- **INFORMATION SUPPLIED**:
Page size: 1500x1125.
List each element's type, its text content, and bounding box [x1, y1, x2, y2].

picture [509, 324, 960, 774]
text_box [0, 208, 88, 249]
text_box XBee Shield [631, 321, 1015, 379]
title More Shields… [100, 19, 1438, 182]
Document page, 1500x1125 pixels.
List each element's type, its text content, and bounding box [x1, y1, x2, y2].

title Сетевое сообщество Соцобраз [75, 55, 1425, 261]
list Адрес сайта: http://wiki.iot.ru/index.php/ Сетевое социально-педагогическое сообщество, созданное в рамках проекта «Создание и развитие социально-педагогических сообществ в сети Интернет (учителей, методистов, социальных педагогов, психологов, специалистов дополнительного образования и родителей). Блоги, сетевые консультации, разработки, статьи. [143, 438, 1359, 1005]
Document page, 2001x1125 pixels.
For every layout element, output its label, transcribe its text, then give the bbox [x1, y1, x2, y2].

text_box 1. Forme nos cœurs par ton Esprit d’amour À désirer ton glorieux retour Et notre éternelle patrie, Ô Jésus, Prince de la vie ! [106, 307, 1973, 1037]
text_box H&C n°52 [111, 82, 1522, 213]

- **YOUR INSTRUCTIONS**: Copy out every line of the items above, word for word and in the same order.

- **OUTPUT OF THE EXERCISE**:
Page size: 1500x1125.
List each element's type, its text content, and bounding box [x1, y1, x2, y2].

picture [509, 324, 960, 774]
text_box [0, 208, 88, 249]
text_box XBee Shield [631, 321, 1015, 379]
title More Shields… [100, 19, 1438, 182]
Document page, 1500x1125 pixels.
List each element's type, its text content, and bounding box [x1, y1, x2, y2].

title Сетевое сообщество Соцобраз [75, 55, 1425, 261]
list Адрес сайта: http://wiki.iot.ru/index.php/ Сетевое социально-педагогическое сообщество, созданное в рамках проекта «Создание и развитие социально-педагогических сообществ в сети Интернет (учителей, методистов, социальных педагогов, психологов, специалистов дополнительного образования и родителей). Блоги, сетевые консультации, разработки, статьи. [143, 438, 1359, 1005]
Document page, 2001x1125 pixels.
For every layout element, output its label, transcribe its text, then give the bbox [x1, y1, x2, y2].

text_box 1. Forme nos cœurs par ton Esprit d’amour À désirer ton glorieux retour Et notre éternelle patrie, Ô Jésus, Prince de la vie ! [106, 307, 1973, 1037]
text_box H&C n°52 [111, 82, 1522, 213]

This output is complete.